Long term trends globally are also negative in terms of both trade and employment and so, unlike in the past when some of us benefited, the future does not hold out hope for those who are today young.
Socially also the India that I grew up in and knew has changed. India has always had a problem of reconciling its theoretical secular status with the reality that communal tensions existed. The 1980s and 90s give us enough evidence to prove this was the case. However, this communal impulse was dampened by efforts from government. However poor these efforts may have been, the government did not actively inflame the impulse as has happened since 2014. This has consequences both internally and, less importantly, externally. Within India our politics has become dark and election campaigns are run by the dominant political party actively targeting Indian Muslims. Because this is electorally rewarding as we have seen, we will see more of it. The consequence is that it has damaged Indian society and produced violence in neighbourhoods. To give one clear example, there were zero beef lynchings before 2015. We have introduced a new category of violence. This will have downstream consequences also, such as economic, which will affect the wider population, but there is no point talking about that today. Externally, our love for hate has brought the world’s attention on us. Just to give an example from this week, this is what the European Parliament said on April 14: “Members have expressed concern over the deteriorating human rights situation in India, echoing comments by the UN High Commissioner for Human Rights and several UN Special Rapporteurs. This includes reports that human rights defenders and journalists in the country lack a safe working environment. The report also voices alarm regarding India’s Citizenship Amendment Act, which according to the Office of the United Nations High Commissioner for Human Rights is fundamentally discriminatory in nature against Muslims and dangerously divisive.”

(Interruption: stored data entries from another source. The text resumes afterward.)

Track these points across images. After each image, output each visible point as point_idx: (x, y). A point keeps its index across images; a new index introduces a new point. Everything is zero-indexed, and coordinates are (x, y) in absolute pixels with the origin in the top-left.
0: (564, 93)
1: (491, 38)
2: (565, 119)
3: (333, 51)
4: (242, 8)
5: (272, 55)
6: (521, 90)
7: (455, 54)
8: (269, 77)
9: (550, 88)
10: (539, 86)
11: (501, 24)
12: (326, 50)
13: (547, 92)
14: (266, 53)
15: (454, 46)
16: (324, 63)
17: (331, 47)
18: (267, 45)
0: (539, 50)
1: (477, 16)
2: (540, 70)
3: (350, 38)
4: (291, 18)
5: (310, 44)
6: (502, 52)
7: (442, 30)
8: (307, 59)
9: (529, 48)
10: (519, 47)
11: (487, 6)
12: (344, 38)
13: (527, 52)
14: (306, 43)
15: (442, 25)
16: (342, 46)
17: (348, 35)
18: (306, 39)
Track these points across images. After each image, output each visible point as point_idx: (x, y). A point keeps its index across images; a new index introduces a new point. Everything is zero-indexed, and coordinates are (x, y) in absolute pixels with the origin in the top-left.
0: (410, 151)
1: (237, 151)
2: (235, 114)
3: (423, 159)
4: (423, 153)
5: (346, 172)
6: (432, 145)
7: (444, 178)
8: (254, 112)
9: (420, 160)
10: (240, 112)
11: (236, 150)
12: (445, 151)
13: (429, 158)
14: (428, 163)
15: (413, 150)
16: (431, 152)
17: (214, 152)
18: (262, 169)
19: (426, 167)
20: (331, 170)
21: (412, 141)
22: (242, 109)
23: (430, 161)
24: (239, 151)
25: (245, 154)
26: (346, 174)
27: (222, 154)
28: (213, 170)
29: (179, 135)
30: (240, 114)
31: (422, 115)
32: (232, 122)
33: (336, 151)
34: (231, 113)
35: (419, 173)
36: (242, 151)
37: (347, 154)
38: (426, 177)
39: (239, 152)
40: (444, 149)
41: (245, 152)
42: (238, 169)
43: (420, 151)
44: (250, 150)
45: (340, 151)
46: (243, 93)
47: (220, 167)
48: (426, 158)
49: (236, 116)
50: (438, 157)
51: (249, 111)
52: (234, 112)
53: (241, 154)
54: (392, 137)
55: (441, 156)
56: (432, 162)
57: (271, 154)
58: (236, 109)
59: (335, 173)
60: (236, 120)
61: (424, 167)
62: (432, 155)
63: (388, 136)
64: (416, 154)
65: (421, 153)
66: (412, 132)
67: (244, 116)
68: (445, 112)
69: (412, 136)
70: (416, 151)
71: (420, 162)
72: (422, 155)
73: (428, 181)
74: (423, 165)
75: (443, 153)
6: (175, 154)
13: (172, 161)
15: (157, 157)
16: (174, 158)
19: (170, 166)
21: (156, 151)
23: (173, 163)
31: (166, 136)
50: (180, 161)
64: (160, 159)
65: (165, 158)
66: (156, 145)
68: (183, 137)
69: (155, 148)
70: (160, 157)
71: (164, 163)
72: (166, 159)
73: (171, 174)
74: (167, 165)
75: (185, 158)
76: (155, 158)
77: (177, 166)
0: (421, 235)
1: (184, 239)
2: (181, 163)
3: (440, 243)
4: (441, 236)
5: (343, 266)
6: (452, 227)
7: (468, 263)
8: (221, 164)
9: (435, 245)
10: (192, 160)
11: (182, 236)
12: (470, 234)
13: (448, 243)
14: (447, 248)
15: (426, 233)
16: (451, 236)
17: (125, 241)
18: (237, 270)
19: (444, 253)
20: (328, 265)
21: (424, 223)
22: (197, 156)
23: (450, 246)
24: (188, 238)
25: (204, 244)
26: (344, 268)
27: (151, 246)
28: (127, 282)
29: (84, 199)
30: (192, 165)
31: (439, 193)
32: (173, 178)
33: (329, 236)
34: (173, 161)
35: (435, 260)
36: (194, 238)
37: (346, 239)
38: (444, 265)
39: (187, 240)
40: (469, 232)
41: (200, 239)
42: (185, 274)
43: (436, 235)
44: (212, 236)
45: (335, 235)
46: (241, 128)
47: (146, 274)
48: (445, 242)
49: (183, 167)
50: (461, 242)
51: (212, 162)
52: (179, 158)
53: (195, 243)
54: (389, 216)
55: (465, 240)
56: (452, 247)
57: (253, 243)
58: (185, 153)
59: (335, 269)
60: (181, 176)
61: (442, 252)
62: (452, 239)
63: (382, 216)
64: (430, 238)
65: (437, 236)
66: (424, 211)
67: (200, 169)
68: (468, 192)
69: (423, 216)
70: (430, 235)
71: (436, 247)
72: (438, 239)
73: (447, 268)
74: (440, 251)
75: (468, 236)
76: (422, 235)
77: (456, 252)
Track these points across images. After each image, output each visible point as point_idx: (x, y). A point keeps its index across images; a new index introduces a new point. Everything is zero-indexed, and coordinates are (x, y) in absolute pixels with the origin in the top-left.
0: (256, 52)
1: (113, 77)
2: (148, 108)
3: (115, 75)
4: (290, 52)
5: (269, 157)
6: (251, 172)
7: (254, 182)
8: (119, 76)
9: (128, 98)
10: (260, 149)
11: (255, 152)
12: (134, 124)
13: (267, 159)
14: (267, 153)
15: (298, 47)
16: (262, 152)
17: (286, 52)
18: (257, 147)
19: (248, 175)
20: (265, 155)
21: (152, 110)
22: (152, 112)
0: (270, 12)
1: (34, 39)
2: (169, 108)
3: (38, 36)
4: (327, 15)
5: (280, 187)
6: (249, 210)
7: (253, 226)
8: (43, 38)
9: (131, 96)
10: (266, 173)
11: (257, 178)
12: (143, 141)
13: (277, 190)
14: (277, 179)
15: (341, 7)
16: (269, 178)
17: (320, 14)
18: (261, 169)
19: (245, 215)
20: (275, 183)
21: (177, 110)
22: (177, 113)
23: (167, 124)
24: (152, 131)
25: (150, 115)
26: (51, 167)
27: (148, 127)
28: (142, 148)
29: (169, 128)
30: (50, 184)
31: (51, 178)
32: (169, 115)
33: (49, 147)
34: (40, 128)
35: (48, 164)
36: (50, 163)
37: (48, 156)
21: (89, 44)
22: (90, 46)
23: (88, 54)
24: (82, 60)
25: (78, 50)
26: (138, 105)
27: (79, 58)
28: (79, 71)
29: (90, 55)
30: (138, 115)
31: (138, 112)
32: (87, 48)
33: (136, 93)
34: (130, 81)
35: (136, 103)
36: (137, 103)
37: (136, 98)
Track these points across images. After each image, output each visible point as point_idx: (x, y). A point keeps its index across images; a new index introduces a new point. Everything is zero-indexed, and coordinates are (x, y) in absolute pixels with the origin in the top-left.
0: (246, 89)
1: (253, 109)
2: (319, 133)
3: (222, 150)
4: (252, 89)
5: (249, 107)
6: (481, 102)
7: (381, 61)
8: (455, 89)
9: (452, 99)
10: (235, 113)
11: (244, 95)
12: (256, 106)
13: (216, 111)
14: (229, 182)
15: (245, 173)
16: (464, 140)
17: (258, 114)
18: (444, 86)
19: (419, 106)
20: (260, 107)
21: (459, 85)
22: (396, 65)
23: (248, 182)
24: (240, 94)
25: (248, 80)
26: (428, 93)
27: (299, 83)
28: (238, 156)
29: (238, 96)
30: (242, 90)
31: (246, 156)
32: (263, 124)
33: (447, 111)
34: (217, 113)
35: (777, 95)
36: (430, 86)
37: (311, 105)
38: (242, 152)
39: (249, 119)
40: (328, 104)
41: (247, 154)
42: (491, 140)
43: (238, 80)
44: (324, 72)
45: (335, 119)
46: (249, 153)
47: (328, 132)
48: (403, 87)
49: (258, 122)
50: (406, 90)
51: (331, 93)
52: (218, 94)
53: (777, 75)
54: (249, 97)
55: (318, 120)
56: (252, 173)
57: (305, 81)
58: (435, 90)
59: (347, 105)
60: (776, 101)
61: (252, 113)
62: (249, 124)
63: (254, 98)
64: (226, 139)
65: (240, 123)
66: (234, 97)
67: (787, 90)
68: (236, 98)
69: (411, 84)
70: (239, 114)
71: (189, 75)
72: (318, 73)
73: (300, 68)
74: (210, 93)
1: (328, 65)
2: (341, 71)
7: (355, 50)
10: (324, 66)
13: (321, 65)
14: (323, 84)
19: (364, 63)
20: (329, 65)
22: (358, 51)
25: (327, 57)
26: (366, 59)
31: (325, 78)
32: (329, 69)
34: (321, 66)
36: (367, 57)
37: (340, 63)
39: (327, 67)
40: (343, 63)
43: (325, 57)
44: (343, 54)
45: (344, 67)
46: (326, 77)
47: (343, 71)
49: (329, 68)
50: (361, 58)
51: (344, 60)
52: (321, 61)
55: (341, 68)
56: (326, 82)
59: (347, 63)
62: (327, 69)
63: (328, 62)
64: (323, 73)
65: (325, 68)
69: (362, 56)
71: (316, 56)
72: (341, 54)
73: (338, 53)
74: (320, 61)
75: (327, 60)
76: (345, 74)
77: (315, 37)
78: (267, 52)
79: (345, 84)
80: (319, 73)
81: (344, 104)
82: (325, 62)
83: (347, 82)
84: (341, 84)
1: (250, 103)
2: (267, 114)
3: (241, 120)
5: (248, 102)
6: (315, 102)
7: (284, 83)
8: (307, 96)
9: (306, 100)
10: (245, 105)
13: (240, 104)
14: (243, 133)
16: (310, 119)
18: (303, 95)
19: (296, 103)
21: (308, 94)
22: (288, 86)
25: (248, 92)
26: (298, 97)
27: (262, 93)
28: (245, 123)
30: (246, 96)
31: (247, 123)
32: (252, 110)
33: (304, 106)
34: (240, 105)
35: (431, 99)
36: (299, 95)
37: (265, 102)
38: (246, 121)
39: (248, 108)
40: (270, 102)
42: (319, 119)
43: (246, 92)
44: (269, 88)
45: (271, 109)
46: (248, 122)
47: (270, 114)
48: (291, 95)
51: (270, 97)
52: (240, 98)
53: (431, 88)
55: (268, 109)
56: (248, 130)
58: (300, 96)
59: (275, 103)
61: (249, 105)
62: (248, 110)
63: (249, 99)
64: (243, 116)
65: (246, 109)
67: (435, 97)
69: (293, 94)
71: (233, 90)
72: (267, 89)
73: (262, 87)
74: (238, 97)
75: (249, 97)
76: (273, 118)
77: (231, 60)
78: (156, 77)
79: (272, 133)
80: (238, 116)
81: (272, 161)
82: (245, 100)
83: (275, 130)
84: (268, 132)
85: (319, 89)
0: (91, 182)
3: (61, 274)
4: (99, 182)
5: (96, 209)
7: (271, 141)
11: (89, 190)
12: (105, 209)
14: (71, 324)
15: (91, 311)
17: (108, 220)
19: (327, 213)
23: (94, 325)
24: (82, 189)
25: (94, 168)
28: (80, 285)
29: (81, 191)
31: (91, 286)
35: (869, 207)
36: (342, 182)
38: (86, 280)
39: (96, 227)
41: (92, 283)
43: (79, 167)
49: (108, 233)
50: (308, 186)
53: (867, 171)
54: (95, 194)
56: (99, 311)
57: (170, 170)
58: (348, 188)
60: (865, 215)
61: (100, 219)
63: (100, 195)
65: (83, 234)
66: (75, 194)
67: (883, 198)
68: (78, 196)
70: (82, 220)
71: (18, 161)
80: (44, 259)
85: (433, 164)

This text was approved by 61 votes in favour and 6 votes against. Indian attempts to stop it or soften the criticism failed. The Indian government will brush it off as it has several other reports this year but again, this comes with consequences. You cannot expect to be given a position on the UN Security Council, as India does, when the world sees what you are doing with distaste. India was viewed from the outside as a place which is chaotic and noisy but likeable. This was so when I first went abroad at the age of 16. This has now changed in the view of those who study and observe India. It will change soon for the rest of the world also. The optimism has gone. It is disappointing as an Indian to record this but one cannot look away from what one has found.